__Document passage__:
***
In the event that the corporate records (e.g., Committee consents, resolutions, or minutes) documenting the
corporate action constituting the grant contain terms (e.g., exercise price, vesting schedule, or number of shares
of Stock) that are inconsistent with those in the Award Agreement as a result of a clerical error in connection with the preparation
of the Award Agreement, the corporate records will control, and the Participant will have no legally binding right to the incorrect
term in the Award Agreement.

 

(e)            Clawback/Recoupment
Policy. Notwithstanding anything contained herein to the contrary, all Awards granted under the Plan shall be and remain subject
to any incentive compensation clawback or recoupment policy currently in effect or as may be adopted by the Board (or a committee
or subcommittee of the Board) and, in each case, as may be amended from time to time. No such policy adoption or amendment shall
in any event require the prior consent of any Participant. No recovery of compensation under such a clawback policy will be an
event giving rise to a right to resign for “good reason” or “constructive termination” (or similar term)
under any agreement with the Company or any of its Affiliates. In the event that an Award is subject to more than one such policy,
the policy with the most restrictive clawback or recoupment provisions shall govern such Award, subject to applicable law.

 

(f)            Non-Exempt
Employees. If an Option is granted to an employee of the Company or any of its Affiliates in the United States who is a non-exempt
employee for purposes of the Fair Labor Standards Act of 1938, as amended, the Option will not be first exercisable for any shares
of Stock until at least six (6) months following the date of grant of the Option (although the Option may vest prior
to such date). Consistent with the provisions of the Worker Economic Opportunity Act, (1) if such employee dies or suffers
a Disability; (2) upon a Corporate Event in which such Option is not assumed, continued, or substituted; (3) upon a Change
in Control; or (4) upon the Participant’s retirement (as such term may be defined in the applicable Award Agreement
or a Participant Agreement or, if no such definition exists, in accordance with the Company’s then current employment policies
and guidelines), the vested portion of any Options held by such employee may be exercised earlier than six months following
the date of grant. The foregoing provision is intended to operate so that any income derived by a non-exempt employee in connection
with the exercise or vesting of an Option will be exempt from his or her regular rate of pay. To the extent permitted and/or required
for compliance with the Worker Economic Opportunity Act to ensure that any income derived by a non-exempt employee in connection
with the exercise, vesting, or issuance of any shares under any other Award will be exempt from such employee’s regular rate
of pay, the provisions of this Section ‎20(f) will apply to all Awards.
***
__Data excerpts__:
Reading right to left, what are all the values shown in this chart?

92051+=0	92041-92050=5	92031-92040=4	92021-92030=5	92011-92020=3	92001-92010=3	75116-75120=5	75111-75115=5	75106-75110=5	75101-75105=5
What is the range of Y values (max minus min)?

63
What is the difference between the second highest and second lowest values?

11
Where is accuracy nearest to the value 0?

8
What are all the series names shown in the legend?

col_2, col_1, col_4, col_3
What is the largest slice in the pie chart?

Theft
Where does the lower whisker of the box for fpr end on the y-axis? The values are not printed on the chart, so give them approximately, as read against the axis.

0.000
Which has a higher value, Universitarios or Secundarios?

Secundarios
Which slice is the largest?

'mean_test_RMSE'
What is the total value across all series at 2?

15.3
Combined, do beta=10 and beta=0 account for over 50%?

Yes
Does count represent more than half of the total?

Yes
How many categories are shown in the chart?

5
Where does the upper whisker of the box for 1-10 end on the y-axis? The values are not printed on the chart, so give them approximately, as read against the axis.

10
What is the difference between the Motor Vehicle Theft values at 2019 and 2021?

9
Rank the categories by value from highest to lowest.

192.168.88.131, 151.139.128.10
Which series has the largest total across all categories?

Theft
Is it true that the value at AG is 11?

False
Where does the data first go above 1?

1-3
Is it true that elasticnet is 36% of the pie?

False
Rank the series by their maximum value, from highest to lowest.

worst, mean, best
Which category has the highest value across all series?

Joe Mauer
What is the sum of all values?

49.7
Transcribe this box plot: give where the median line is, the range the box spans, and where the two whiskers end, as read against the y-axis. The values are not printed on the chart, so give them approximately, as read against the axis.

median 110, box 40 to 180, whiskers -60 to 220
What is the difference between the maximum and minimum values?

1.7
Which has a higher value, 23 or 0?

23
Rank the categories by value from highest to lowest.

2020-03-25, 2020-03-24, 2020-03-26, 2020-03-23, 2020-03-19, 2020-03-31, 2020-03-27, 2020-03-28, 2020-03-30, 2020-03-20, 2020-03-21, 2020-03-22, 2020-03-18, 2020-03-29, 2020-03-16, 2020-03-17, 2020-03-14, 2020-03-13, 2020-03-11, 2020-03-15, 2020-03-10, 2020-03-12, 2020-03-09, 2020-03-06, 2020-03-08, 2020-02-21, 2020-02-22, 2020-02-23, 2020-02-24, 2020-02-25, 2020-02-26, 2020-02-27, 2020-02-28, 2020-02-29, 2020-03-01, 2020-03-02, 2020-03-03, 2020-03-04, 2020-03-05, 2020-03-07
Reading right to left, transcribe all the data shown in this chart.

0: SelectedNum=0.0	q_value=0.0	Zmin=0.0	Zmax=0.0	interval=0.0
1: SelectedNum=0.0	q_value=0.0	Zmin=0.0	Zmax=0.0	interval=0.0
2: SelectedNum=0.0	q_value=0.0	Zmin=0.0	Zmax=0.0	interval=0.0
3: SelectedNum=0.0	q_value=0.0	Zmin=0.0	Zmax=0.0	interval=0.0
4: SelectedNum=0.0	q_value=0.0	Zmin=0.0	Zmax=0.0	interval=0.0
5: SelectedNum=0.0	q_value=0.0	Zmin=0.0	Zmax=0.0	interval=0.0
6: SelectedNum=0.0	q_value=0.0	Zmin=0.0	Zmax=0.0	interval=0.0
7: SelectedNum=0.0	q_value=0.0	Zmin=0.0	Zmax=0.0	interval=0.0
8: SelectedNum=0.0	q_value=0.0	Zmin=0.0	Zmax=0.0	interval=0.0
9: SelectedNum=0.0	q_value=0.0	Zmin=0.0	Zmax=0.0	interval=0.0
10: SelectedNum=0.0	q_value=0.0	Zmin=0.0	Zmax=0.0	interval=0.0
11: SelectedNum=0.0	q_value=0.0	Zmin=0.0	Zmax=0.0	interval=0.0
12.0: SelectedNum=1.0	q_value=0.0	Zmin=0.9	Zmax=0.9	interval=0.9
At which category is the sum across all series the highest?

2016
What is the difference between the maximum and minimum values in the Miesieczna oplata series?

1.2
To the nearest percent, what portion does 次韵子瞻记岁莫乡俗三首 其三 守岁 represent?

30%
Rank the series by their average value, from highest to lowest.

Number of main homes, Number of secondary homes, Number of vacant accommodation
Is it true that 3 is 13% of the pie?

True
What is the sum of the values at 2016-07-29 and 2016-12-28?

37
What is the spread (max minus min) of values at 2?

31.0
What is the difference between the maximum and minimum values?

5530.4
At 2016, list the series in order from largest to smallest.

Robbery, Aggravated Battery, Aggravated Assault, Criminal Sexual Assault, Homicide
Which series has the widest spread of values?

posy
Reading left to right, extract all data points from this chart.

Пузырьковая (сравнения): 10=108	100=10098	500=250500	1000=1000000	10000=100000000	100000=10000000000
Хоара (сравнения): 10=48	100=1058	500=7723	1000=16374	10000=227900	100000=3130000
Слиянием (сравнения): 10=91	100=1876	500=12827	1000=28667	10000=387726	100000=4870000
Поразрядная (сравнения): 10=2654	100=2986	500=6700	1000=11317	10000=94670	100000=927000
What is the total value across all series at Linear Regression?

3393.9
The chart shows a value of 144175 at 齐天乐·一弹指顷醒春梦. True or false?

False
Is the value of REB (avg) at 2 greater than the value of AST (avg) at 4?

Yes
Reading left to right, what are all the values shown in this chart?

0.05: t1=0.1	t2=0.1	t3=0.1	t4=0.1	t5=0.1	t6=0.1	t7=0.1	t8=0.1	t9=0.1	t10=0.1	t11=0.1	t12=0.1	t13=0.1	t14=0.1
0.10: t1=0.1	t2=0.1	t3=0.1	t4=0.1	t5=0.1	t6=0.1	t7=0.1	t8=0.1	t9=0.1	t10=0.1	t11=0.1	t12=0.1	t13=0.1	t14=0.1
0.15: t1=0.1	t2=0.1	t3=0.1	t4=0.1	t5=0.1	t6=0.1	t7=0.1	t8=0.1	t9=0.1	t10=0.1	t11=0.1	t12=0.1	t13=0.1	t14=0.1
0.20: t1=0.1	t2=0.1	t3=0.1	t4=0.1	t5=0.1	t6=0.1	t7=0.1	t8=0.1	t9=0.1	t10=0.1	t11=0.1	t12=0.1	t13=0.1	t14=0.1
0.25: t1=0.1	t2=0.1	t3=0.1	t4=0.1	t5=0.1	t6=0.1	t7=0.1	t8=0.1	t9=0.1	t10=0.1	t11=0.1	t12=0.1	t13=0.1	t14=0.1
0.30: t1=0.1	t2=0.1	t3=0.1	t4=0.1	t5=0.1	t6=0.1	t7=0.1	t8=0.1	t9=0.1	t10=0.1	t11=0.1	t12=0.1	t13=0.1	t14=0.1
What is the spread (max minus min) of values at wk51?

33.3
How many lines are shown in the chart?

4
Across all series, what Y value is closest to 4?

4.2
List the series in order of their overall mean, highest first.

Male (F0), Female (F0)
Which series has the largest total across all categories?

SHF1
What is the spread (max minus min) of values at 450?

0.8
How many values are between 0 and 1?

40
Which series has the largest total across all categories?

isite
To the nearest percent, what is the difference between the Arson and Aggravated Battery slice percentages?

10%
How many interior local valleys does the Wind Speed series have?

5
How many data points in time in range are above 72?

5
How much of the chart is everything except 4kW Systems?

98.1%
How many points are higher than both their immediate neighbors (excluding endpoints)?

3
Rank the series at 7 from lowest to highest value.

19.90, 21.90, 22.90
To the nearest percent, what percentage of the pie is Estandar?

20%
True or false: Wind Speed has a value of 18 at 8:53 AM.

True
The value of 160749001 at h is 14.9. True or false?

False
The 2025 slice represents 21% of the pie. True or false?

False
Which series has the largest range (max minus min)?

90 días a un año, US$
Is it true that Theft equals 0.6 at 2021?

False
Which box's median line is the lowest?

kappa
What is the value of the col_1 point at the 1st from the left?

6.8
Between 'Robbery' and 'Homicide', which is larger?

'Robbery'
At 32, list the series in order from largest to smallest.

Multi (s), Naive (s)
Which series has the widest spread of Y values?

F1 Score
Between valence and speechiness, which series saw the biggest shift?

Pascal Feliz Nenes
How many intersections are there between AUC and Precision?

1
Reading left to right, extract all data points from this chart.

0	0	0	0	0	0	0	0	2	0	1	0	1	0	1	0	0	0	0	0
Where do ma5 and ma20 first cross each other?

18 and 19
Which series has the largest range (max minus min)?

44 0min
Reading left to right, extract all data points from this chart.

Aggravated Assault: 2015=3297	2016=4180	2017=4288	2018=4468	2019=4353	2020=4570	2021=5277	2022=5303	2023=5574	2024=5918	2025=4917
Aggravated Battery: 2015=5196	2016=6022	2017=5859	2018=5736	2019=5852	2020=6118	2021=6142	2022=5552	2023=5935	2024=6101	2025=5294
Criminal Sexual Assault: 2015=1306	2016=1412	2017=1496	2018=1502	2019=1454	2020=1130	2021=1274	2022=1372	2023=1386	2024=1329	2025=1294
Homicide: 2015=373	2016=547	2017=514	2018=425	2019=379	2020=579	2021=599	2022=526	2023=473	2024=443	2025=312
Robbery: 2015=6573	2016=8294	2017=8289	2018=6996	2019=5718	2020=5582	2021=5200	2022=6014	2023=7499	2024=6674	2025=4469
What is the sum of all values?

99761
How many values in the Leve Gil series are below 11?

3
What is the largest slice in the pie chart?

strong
***
__Required work__:
1 – In the equity plan excerpt, which policy governs an Award that is subject to more than one clawback or recoupment policy?
2 – List every circumstance that the equity plan excerpt gives under which a non-exempt employee's vested Options may be exercised earlier than six months after the date of grant.

__Answers to the problems__:
1 – The policy with the most restrictive clawback or recoupment provisions governs, subject to applicable law.

2 –
- The employee dies or suffers a Disability.
- A Corporate Event occurs in which the Option is not assumed, continued, or substituted.
- A Change in Control occurs.
- The Participant retires.